A new provision with significant implications for Greece’s financial safety net has been included in a draft bill currently under public consultation by the Ministry of National Economy and Finance. The measure concerns the Hellenic Deposit and Investment Guarantee Fund (TEKE), the body responsible for protecting depositors and supporting bank resolution efforts.
Specifically, the bill amends Law 4370/2016 by introducing Article 24A, which sets out how potential shortfalls in value will be addressed during the resolution of troubled banks. In practical terms, when a credit institution is placed under special resolution—a process designed either to rescue it or to wind it down in an orderly manner—there can be a gap between the value of its assets and its liabilities. Under the new framework, if the Bank of Greece later determines that such a gap exists, TEKE will be required to cover it.

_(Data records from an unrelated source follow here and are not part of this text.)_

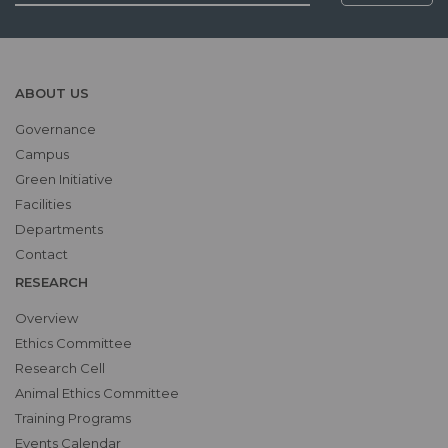
ABOUT US
Governance
Campus
Green Initiative
Facilities
Departments
Contact
RESEARCH
Overview
Ethics Committee
Research Cell
Animal Ethics Committee
Training Programs
Events Calendar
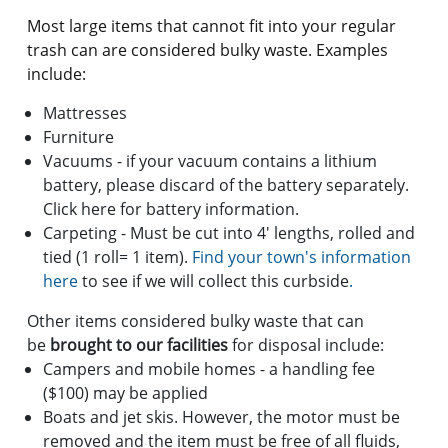
Most large items that cannot fit into your regular
trash can are considered bulky waste. Examples
include:
Mattresses
Furniture
Vacuums - if your vacuum contains a lithium
battery, please discard of the battery separately.
Click here for battery information.
Carpeting - Must be cut into 4' lengths, rolled and
tied (1 roll= 1 item).
Find your town's information
here
to see if we will collect this curbside
.
Other items considered bulky waste that can
be
brought to our facilities
for disposal include:
Campers and mobile homes - a handling fee
($100) may be applied
Boats and jet skis. However, the motor must be
removed and the item must be free of all fluids,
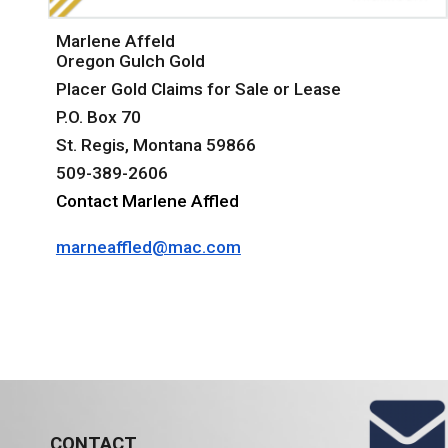
Marlene Affeld
Oregon Gulch Gold
Placer Gold Claims for Sale or Lease
P.O. Box 70
St. Regis, Montana 59866
509-389-2606
Contact Marlene Affled
marneaffled@mac.com
CONTACT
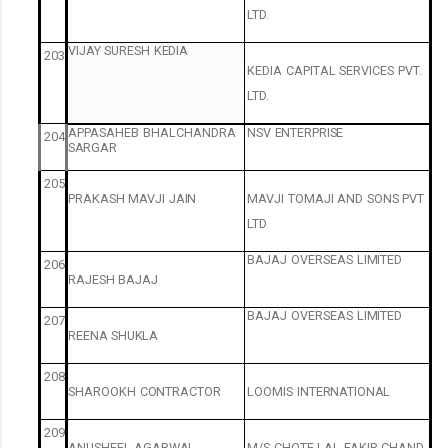
LTD.
VIJAY
SURESH
KEDIA
203
KEDIA
CAPITAL
SERVICES
PVT.
LTD.
APPASAHEB
BHALCHANDRA
NSV
ENTERPRISE
204
SARGAR
205
PRAKASH
MAVJI
JAIN
MAVJI
TOMAJI
AND
SONS
PVT
LTD
BAJAJ
OVERSEAS
LIMITED
206
RAJESH
BAJAJ
BAJAJ
OVERSEAS
LIMITED
207
REENA
SHUKLA
208
SHAROOKH
CONTRACTOR
LOOMIS
INTERNATIONAL
209
ANUSHEEL
AGARWAL
M/S
CHOTE
LAL
FAKIR
CHAND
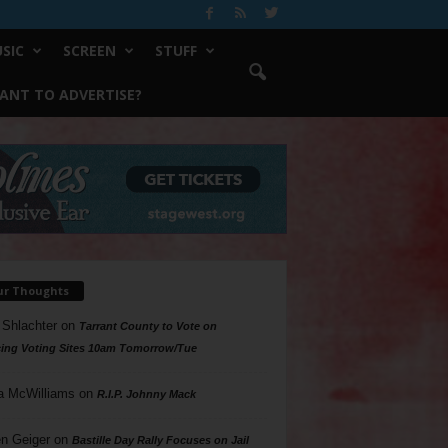
SIC
SCREEN
STUFF
ANT TO ADVERTISE?
ur Thoughts
 Shlachter
on
Tarrant County to Vote on
ing Voting Sites 10am Tomorrow/Tue
a McWilliams
on
R.I.P. Johnny Mack
n Geiger
on
Bastille Day Rally Focuses on Jail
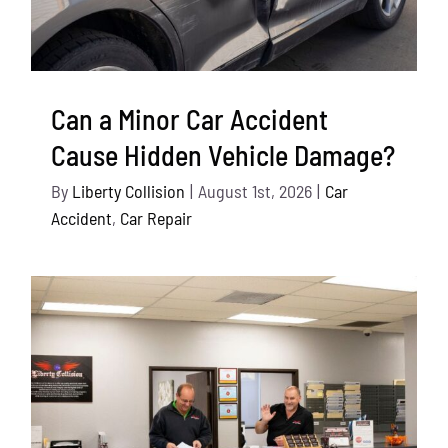
Can a Minor Car Accident
Cause Hidden Vehicle Damage?
By
Liberty Collision
|
August 1st, 2026
|
Car
Accident
,
Car Repair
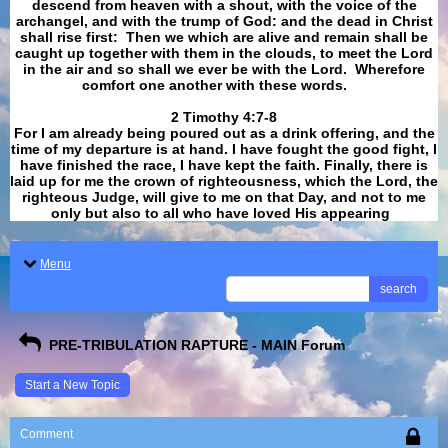
descend from heaven with a shout, with the voice of the
archangel, and with the trump of God: and the dead in Christ
shall rise first: Then we which are alive and remain shall be
caught up together with them in the clouds, to meet the Lord
in the air and so shall we ever be with the Lord. Wherefore
comfort one another with these words.
​​​​​​​2 Timothy 4:7-8
For I am already being poured out as a drink offering, and the
time of my departure is at hand. I have fought the good fight, I
have finished the race, I have kept the faith. Finally, there is
laid up for me the crown of righteousness, which the Lord, the
righteous Judge, will give to me on that Day, and not to me
only but also to all who have loved His appearing
.
Menu
search
PRE-TRIBULATION RAPTURE - MAIN Forum
Start a New Topic
Comment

The mechanism works in two parts. TEKE’s Deposit Guarantee Scheme will assume responsibility for the portion that relates to depositors with guaranteed funds, meaning deposits protected under Greek and European law. Any remaining shortfall that goes beyond the guaranteed deposits will fall under TEKE’s Resolution Scheme. Should the Resolution Scheme lack the necessary resources, it will be allowed to borrow from the Deposit Guarantee Scheme or call on banks to provide extraordinary contributions. The precise terms for such borrowing and repayment will be set by TEKE’s Board of Directors.